What is lock_A? Can you share small code snippet which will help in understanding the problem? Which port are you using or are you writing a SMP port?

Hi, aggarg.

I’m writing a SMP port for platform with two cortex-A7 cores (aarch32 environment).

lock_A is a spinlock for protect some global resource.

Core0 executing sequence:

thread0_entry
{
vTaskSuspendAll(); <— get task lock

do something

xTaskResumeAll();
}

ISR
{
spin_lock(&lock_A); <— try to get lock_A

access global resource

spin_unlock(&lock_A)
}

After vTaskSuspendAll(), an interrupt occurs, and it try to acquire spinlock lock_A in its interrupt handler, but lock_A has locked in Core1 thread1_entry.

Core1 executing sequence:

theread1_entry
{
spin_lock(&lock_A); <— get lock_A

eTaskGetState(); <— try to get task lock

access global resource

spin_unlock(&lock_A);
}

The eTaskGetState() will invoke vTaskEnterCritical() to get task lock, but the task lock has locked by core0 thread0_entry.

So, I meet the deadlock. two cores are waiting the different locked locks.
The flow of core0 or core1 is common to use and couldn’t be prohibited.
I need some suggestion for solve this situation.

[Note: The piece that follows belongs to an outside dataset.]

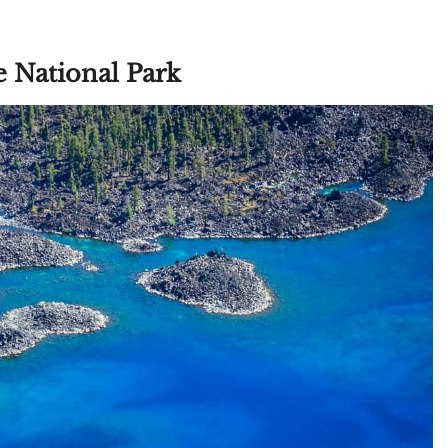
ke National Park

As you describe it, you design has that deadlock as an essential feature. As you point out, you need to avoid having cases of Lock A then Lock B, and Lock B then Lock A in the program. Since it would be hard to add a taking of lock_a to the taking of the task lock, since that is a system action, you need to enforce that in your code, if you take lock_a, either you can not do an action that will need the task lock, or you need to take the task lock before taking lock_a.

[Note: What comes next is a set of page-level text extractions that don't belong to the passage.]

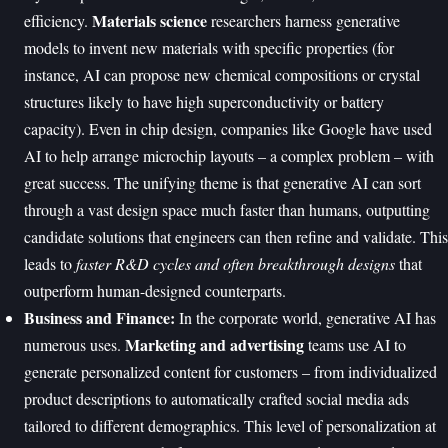
Materials science
efficiency.
researchers harness generative
models to invent new materials with specific properties (for
instance, AI can propose new chemical compositions or crystal
structures likely to have high superconductivity or battery
capacity). Even in chip design, companies like Google have used
AI to help arrange microchip layouts – a complex problem – with
great success. The unifying theme is that generative AI can sort
through a vast design space much faster than humans, outputting
candidate solutions that engineers can then refine and validate. This
leads to
faster R&D cycles and often breakthrough designs
that
outperform human-designed counterparts.
Business and Finance:
In the corporate world, generative AI has
Marketing and advertising
numerous uses.
teams use AI to
generate personalized content for customers – from individualized
product descriptions to automatically crafted social media ads
tailored to different demographics. This level of personalization at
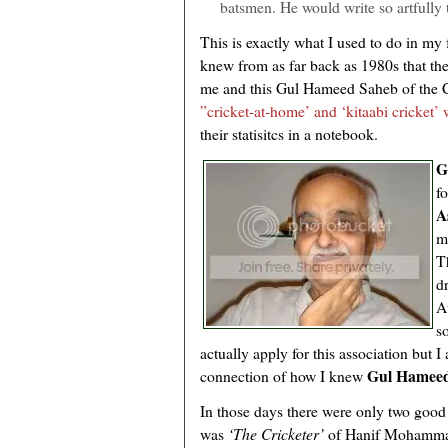
batsmen. He would write so artfully t
This is exactly what I used to do in my f
knew from as far back as 1980s that t
me and this Gul Hameed Saheb of the C
”cricket-at-home’ and ‘kitaabi cricket’
their statisitcs in a notebook.
G
f
A
m
T
d
A
s
actually apply for this association but 
Gul Hameed
connection of how I knew
In those days there were only two good
was
‘The Cricketer’
of Hanif Mohamma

The only other alternative that I know of is to make it so that the acquisition of lock_a can fail either by timeout or detection of the deadlock, and then handling that failure when you try to take it (which means the ISR might not be able to update the shared resource)

1 Like

Can you avoid calling eTaskGetState() after taking lock_A? This would remove the dependency on task lock.

Richard said it best. Your options are:

  1. Add a timeout mechanism to your lock acquisition function (this will prevent permanent deadlock)
  2. Rearrange how locks are acquired in each task.